Things can change quickly, you have a single game, and in a doubles tournament, you have 5 frames, or 5 shots basically if you bowl the one game. You can get faked out in practice, and just getting a bad hit doesn't mean instantly make a big adjustment. If you didn't see the adjustments Butturff made, then you weren't looking very closely, just because he stayed in the same area didn't mean he wasn't making adjustments, and especially on the left side you quite often have to figure out how to play the same zone or area a different way. We don't have all the free hook and midlane stability the right side has.
This happened to me in league last night, and it took 7 frames of me making adjustments and trying to figure it out before I had to move. Tried a few balls out in practice, last few shots found something solid, started with that ball. First frame was a hard wrap 7, that's not something to adjust on, 2nd frame was a strike, 3rd frame was another hard wrap 7, ok maybe we do something different on that lane next time. 4th frame was a flat 7, so maybe we're already seeing the lanes settle down, time to do something. Slowed my speed down in the 5th frame, looked better, strike. Did the same thing in the 6th frame, but got it in a little, ball takes off for a 2-4-7-8, great. 7 frame, went from a solid strike right to a weak 7-10, so I finally decided to get out of the ball.

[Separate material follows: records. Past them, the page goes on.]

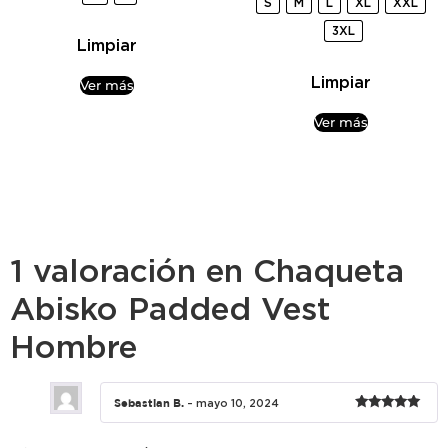
S
M
L
XL
XXL
de 5
3XL
Limpiar
Limpiar
Ver más
Ver más
1 valoración en
Chaqueta
Abisko Padded Vest
Hombre
Sebastian B.
–
mayo 10, 2024
Valorado
con
5
de 5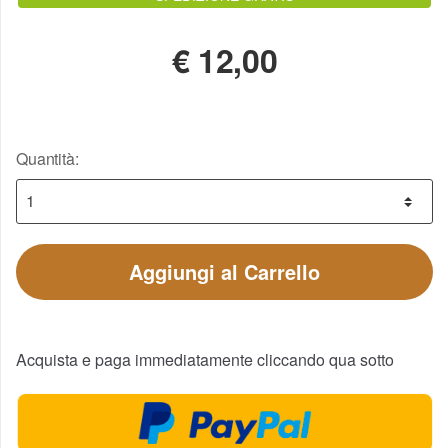
€
12,00
Quantità:
Aggiungi al Carrello
Acquista e paga immediatamente cliccando qua sotto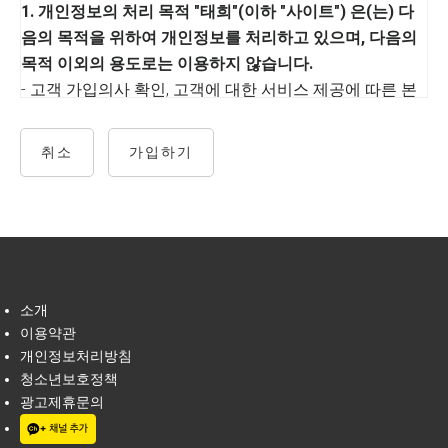
1. 개인정보의 처리 목적 "태희"(이하 "사이트") 은(는) 다
본 약관에서 사용되는 주요한 용어의 정의는 다음과 같습
음의 목적을 위하여 개인정보를 처리하고 있으며, 다음의
니다.
목적 이외의 용도로는 이용하지 않습니다.
- 고객 가입의사 확인, 고객에 대한 서비스 제공에 따른 본
① 회원 : 사이트의 약관에 동의하고 개인정보를 제공하여
인 식별.인증, 회원자격 유지.관리, 채용, 강연 신청, 물품 또
회원등록을 한 자로서, 사이트와의 이용계약을 체결하고
는 서비스 공급에 따른 금액 결제, 물품 또는 서비스의 공
취소
가입하기
사이트를 이용하는 이용자를 말합니다.
급.배송 등
② 이용계약 : 사이트 이용과 관련하여 사이트와 회원간에
체결 하는 계약을 말합니다.
2. 개인정보처리 위탁
③ 회원 아이디(이하 "ID") : 회원의 식별과 회원의 서비스
① 사이트는 원활한 개인정보 업무처리를 위하여 다음과
이용을 위하여 회원별로 부여하는 고유한 문자와 숫자의
같이 개인정보 처리업무를 위탁하고 있습니다.
조합을 말합니다.
② 사이트는 위탁계약 체결시 개인정보 보호법 제25조에
소개
④ 비밀번호 : 회원이 부여받은 ID와 일치된 회원임을 확인
따라 위탁업무 수행목적 외 개인정보 처리금지, 기술적․ 관
이용약관
하고 회원의 권익보호를 위하여 회원이 선정한 문자와 숫
리적 보호조치, 재위탁 제한, 수탁자에 대한 관리․ 감독, 손
개인정보처리방침
자의 조합을 말합니다.
해배상 등 책임에 관한 사항을 계약서 등 문서에 명시하고,
청소년보호정책
⑤ 운영자 : 서비스에 홈페이지를 개설하여 운영하는 운영
수탁자가 개인정보를 안전하게 처리하는지를 감독하고 있
광고제휴문의
자를 말합니다.
습니다.
⑥ 해지 : 회원이 이용계약을 해약하는 것을 말합니다.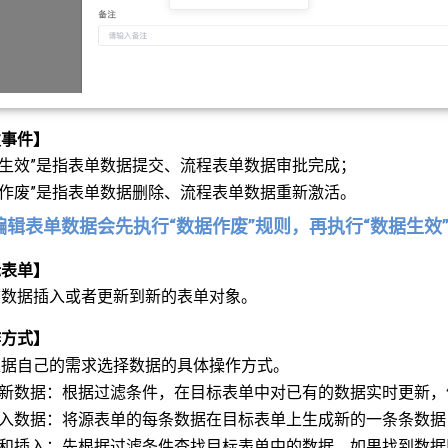
发事件】
据生效”是指表单数据提交、流程表单数据审批完成；
据作废”是指表单数据删除、流程表单数据重新激活。
编辑表单数据会先执行“数据作废”规则，再执行“数据生效
标表单】
前数据插入或者更新到新的表单对象。
作方式】
根据自己的需求选择数据的具体操作方式。
更新数据：根据过滤条件，在目标表单中对已有的数据实时更新
插入数据：将源表单的每条数据在目标表单上生成新的一条条数
新和插入：先根据过滤条件查找目标表单中的数据，如果找到数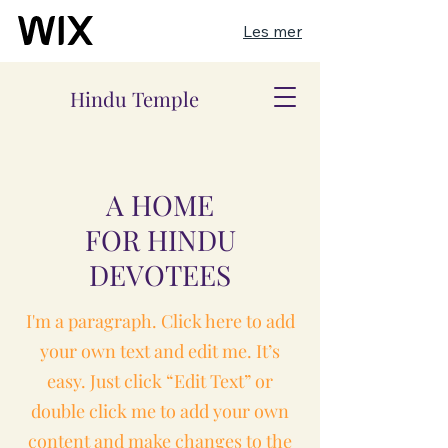
Les mer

So 9/, X, 9/, 9/, X, 63, X, 7-10 and nothing to show for 6 great shots and one marginal one because apparently I got faked out in practice. On tv, your day is done at that point, and in the context of the doubles tournament, I'd have left a couple wrap 7s and a flat 7 on 5 great shots during which I made an adjustment and been done because I either got a bad read in practice or transition started at the wrong time. Butters made at least two adjustments in those 5 frames, and just didn't get the hits, so I don't get the take on any of this at all.
Sometimes I don't like what I see. I"ve watched Belmo, Simonson, and now Maldanado, throw away a tournament by trying to use a urethane ball when it was obvious even to an amateur that was not the right ball to be trying to use. This week DJ Archer spent the whole game trying to find a ball when it was obvious he needed to down grade his ball a bunch, not one at a time.
According to the most recent Brad and Kyle vlog; Brad walks us into the area where the TV pair is located and it is completely separate (different part of the building) from the lanes where they did the qualifying and match play. By his own admission he states they play pretty different but it was urethane that got Maldo and Osku to the TV finals. But I was shocked to see him using a "weak" urethane on the longer of the two patterns. Conversely; Sterner used an Infamous on the same lane and his look was terrible as well.
My question....is where were the ball reps during warmups and what were they seeing that led to them picking the Black Hammer and Proton for Maldo and Archer? What was the ball rep seeing that led to the Infamous as the ball of choice for Sterner? As good as Kent's look was (and he had room); I am surprised nobody tried to play on top of his line. Butturff has gotten to a point he is too reliant on the Purple Hammer. His look was not very good and he did not adjust one single time. Even after the first two flat 7 pins; Specto still showed his ball going over the 12 board the entire game. Kent and Tackett won simply because they played to their strengths (Kent playing straighter and Tackett wheeling on it from 4th-5th arrow).